Von seinem Ziel, jährlich 2,5 Milliarden US-Dollar an ausländischem Kapital anzuziehen, ist der Inselstaat derzeit aber noch weit entfernt. In Mariel erhielten bisher 34 Projekte eine Genehmigung, darunter Unternehmen aus Frankreich, Belgien, Spanien, Südkorea oder Mexiko; deutsche Firmen sind bisher nicht darunter. Erst vor wenigen Tagen bekam das kubanisch-italienische Joint Venture Vidrios Mariel S.A. eine Erlaubnis zur Errichtung einer Glasfabrik in Mariel. Die neue Anlage soll nach ihrer Fertigstellung bis zu 70 Prozent des landesweiten Bedarfs an Glasflaschen für Kubas Lebensmittel- und Getränkeindustrie produzieren.
In der neuen Verfassung, die derzeit landesweit in 135 000 Nachbarschafts- und Betriebsversammlungen debattiert wird und über die Ende Februar in einem Referendum abgestimmt werden soll, wird erstmals die Bedeutung ausländischer Investitionen für die wirtschaftliche Entwicklung des Landes verankert, auch wenn Planwirtschaft und Staatseigentum weiterhin zentral für das kubanische Wirtschaftssystem bleiben.

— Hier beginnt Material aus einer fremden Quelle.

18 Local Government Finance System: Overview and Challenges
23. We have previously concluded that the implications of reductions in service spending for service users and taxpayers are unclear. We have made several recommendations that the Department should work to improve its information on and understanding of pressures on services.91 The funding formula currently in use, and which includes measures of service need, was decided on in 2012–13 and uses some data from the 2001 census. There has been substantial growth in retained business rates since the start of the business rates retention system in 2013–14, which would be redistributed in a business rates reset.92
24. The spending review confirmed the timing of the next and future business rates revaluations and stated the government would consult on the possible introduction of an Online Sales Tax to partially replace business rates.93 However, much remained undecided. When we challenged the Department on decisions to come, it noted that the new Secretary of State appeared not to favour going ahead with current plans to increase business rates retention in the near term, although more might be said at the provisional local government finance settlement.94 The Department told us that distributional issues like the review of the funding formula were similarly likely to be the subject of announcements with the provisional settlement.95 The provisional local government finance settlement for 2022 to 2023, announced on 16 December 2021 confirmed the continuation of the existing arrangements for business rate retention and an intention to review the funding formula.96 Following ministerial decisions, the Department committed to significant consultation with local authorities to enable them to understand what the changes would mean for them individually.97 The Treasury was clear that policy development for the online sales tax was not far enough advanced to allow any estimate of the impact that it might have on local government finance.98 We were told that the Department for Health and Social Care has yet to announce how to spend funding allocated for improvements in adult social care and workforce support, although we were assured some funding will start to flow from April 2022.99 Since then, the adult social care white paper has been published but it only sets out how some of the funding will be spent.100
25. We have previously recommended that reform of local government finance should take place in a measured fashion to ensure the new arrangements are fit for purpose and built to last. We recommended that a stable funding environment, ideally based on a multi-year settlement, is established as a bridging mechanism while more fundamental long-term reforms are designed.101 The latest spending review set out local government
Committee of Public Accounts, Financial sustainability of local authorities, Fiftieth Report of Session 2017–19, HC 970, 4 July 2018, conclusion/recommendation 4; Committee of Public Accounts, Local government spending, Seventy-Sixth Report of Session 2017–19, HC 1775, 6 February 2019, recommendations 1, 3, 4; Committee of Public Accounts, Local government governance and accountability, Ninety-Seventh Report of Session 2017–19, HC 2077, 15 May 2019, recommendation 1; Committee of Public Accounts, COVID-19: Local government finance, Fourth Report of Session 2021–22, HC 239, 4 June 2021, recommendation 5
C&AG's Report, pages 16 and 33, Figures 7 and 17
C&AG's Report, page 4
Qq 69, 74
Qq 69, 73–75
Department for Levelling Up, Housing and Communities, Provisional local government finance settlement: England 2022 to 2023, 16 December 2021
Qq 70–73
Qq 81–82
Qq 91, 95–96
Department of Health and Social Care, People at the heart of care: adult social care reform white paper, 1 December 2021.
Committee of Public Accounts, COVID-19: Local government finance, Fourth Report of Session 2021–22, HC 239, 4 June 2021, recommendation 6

Erst im Juni hat sich der neue kubanische Präsident Miguel Díaz-Canel bei einem Arbeitstreffen seiner Regierung für die Förderung von Auslandsinvestitionen ausgesprochen. Der Kapitalzufluss sei »fundamental« für Wachstum und Entwicklung des Landes, sagte er. Die Förderung ausländischer Investitionen nannte er eine »Priorität« und kritisierte, dass sich Verhandlungen mit ausländischen Kapitalgebern oft übermäßig lang hinzögen und so konkrete Projektabschlüsse verhinderten.